(Records excerpted from a collection)
[start]

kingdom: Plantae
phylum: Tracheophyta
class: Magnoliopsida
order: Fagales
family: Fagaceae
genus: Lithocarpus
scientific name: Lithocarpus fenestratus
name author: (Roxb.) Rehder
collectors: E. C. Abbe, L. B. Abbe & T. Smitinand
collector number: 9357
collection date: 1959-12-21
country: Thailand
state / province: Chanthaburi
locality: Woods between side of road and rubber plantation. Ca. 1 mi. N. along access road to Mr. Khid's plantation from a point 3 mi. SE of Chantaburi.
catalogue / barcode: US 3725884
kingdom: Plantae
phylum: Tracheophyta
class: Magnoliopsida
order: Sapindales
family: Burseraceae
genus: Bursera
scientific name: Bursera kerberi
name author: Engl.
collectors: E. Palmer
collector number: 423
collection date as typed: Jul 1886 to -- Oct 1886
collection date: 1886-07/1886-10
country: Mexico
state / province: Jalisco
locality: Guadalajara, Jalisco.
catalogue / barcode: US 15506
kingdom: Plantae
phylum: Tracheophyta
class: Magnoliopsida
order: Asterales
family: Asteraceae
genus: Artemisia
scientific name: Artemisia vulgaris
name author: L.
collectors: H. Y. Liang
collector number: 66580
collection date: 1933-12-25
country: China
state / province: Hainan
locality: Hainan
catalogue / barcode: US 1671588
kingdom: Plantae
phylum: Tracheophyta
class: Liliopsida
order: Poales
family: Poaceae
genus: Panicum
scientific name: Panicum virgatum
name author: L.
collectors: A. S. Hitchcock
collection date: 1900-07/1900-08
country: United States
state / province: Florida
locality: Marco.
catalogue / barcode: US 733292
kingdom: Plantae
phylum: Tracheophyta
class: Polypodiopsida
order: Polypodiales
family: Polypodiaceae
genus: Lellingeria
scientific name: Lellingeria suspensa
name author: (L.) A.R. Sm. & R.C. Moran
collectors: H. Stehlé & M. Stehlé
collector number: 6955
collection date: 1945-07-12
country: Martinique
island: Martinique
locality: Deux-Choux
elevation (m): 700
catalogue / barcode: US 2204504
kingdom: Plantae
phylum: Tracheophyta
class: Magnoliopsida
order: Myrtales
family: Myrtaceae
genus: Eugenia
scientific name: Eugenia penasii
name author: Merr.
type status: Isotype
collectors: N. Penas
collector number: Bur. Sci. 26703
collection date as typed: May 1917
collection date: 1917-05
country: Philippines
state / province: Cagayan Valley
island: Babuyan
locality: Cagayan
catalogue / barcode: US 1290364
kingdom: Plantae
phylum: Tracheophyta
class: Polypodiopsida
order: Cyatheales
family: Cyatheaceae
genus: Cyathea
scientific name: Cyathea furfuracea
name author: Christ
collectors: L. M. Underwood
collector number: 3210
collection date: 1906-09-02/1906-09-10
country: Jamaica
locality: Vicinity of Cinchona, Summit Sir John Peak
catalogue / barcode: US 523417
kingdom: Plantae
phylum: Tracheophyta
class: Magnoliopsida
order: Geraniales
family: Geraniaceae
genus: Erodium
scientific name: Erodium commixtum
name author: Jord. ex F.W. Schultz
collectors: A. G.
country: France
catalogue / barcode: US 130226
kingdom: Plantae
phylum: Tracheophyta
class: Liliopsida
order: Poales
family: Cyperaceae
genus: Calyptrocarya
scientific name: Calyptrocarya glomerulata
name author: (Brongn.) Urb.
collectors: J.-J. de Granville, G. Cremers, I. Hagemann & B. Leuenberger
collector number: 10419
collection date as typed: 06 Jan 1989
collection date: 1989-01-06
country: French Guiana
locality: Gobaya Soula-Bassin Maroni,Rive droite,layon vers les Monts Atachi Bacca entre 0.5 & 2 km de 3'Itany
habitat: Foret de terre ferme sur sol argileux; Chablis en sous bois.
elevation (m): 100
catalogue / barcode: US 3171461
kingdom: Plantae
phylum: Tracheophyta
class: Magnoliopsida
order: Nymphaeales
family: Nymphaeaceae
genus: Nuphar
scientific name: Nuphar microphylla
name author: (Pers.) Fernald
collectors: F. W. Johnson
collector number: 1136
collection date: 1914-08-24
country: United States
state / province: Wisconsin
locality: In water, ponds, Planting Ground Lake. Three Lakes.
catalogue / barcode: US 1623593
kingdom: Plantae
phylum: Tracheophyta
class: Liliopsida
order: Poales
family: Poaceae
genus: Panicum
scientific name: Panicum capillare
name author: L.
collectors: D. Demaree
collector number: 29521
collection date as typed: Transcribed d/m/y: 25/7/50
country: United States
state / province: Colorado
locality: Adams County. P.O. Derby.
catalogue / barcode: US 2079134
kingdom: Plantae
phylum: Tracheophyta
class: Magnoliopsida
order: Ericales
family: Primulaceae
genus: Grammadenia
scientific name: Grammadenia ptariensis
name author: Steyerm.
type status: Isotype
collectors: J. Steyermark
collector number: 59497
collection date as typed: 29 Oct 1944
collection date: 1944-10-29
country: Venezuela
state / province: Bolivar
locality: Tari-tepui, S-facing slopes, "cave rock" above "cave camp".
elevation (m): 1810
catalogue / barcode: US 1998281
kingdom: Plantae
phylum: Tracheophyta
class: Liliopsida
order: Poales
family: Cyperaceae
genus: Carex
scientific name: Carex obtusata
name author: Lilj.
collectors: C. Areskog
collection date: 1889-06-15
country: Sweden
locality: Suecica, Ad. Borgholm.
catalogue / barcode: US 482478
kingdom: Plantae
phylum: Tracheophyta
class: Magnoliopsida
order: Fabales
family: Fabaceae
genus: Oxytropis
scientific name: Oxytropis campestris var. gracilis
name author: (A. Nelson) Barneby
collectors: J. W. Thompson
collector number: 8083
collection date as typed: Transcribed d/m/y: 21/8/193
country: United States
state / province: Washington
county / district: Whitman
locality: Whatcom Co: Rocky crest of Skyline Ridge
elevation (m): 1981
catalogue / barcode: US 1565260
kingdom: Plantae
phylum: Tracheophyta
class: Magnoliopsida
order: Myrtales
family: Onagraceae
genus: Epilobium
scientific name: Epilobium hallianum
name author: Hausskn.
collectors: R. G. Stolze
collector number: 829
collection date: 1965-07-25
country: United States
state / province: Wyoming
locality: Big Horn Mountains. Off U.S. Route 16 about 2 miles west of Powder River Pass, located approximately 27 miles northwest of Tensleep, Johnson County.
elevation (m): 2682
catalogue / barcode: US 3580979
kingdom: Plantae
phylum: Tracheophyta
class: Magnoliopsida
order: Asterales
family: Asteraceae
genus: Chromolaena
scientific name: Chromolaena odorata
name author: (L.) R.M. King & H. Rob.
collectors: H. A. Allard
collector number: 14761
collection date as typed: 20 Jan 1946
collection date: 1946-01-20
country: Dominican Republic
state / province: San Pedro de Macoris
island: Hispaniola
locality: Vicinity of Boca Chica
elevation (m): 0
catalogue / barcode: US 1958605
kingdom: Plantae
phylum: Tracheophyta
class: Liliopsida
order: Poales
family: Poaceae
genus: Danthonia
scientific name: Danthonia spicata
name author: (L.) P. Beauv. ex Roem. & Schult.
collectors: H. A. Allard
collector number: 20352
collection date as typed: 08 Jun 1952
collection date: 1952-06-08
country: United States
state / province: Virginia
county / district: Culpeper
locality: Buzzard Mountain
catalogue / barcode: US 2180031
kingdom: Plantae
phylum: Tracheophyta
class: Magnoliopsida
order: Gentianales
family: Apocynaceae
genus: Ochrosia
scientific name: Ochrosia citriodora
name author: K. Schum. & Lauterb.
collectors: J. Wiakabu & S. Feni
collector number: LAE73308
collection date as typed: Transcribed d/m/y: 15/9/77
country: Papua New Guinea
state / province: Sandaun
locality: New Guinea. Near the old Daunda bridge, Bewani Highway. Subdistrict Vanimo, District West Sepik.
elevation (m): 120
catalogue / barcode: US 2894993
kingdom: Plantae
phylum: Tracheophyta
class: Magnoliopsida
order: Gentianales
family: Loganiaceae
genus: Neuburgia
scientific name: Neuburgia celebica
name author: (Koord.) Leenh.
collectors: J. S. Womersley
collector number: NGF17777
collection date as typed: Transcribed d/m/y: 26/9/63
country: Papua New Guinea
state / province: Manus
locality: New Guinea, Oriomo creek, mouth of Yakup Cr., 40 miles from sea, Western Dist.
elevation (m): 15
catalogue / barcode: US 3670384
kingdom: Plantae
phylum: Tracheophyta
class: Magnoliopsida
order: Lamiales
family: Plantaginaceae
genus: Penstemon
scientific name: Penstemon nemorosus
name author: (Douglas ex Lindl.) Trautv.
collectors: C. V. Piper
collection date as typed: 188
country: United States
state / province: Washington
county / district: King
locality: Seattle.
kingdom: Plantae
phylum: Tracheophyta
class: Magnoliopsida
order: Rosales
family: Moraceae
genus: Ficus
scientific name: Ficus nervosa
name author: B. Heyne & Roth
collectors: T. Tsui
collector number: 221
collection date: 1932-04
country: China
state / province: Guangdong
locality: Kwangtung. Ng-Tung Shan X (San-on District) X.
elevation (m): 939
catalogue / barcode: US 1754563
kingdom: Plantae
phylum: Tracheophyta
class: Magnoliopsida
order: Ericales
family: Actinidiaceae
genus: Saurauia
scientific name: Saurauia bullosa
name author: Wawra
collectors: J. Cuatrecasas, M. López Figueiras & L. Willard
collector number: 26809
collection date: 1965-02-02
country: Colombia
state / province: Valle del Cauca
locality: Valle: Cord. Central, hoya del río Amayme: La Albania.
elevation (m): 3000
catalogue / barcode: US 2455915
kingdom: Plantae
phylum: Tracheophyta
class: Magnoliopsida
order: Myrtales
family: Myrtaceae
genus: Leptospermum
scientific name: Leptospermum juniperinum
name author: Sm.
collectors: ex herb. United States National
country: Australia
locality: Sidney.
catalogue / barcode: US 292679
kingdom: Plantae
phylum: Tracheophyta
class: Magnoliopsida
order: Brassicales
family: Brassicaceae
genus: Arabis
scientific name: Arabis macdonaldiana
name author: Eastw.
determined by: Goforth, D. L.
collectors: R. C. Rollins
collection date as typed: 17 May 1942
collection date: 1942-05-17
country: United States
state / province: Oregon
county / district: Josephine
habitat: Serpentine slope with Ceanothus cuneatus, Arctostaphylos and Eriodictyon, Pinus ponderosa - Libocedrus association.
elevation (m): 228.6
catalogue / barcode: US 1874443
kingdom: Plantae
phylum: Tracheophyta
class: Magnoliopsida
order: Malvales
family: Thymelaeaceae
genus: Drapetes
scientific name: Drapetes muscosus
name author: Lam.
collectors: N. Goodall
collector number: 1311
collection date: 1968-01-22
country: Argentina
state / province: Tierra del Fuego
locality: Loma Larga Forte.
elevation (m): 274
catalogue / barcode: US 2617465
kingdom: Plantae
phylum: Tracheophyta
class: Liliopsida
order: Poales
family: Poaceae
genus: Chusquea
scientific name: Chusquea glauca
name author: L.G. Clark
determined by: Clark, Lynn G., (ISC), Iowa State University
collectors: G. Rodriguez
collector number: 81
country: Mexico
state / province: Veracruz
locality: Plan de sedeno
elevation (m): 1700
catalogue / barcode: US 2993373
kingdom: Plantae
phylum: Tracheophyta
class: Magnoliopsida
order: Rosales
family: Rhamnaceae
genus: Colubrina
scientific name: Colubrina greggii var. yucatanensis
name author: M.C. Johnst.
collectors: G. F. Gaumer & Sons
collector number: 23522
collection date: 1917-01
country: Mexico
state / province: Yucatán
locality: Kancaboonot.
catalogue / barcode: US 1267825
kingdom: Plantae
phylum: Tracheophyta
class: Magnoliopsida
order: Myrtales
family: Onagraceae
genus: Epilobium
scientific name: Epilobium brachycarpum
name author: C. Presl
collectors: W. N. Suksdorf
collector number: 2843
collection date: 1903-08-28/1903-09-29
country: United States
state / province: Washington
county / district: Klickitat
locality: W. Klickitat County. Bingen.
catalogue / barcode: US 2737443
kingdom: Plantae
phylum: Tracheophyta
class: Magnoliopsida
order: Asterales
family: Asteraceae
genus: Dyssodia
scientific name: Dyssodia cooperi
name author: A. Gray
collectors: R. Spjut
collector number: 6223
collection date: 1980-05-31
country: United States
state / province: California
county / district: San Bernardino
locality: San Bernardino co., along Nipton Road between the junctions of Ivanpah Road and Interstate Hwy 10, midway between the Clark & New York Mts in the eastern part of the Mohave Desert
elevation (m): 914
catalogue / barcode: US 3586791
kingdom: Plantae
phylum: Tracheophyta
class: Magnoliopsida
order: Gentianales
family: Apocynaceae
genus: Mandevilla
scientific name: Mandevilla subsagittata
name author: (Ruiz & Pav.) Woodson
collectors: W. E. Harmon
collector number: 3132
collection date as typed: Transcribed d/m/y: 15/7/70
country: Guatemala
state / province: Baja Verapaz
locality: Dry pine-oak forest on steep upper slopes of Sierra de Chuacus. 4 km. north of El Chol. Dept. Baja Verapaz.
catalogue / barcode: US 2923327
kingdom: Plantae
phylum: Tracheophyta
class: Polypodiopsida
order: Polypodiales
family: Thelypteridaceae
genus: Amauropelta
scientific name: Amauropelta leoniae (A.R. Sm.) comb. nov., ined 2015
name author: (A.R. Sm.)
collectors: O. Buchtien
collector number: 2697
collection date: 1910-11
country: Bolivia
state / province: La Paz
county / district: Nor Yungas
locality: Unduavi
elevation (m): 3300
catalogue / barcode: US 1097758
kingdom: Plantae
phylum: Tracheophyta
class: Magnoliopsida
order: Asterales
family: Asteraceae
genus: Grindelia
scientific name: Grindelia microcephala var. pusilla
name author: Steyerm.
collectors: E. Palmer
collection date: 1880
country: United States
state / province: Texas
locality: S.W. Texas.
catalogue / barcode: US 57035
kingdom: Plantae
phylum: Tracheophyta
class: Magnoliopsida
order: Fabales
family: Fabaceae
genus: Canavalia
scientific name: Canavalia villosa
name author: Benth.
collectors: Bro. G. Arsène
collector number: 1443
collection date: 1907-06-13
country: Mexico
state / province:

[end]

Required task: Starting at the line that contains "genus: Lellingeria" and ending after the line that contains "scientific name: Eugenia penasii", write out those lines of the listing again with "collectors" replaced by "collected by". Leave everything else in them unchanged.

Finished task:
genus: Lellingeria
scientific name: Lellingeria suspensa
name author: (L.) A.R. Sm. & R.C. Moran
collected by: H. Stehlé & M. Stehlé
collector number: 6955
collection date: 1945-07-12
country: Martinique
island: Martinique
locality: Deux-Choux
elevation (m): 700
catalogue / barcode: US 2204504
kingdom: Plantae
phylum: Tracheophyta
class: Magnoliopsida
order: Myrtales
family: Myrtaceae
genus: Eugenia
scientific name: Eugenia penasii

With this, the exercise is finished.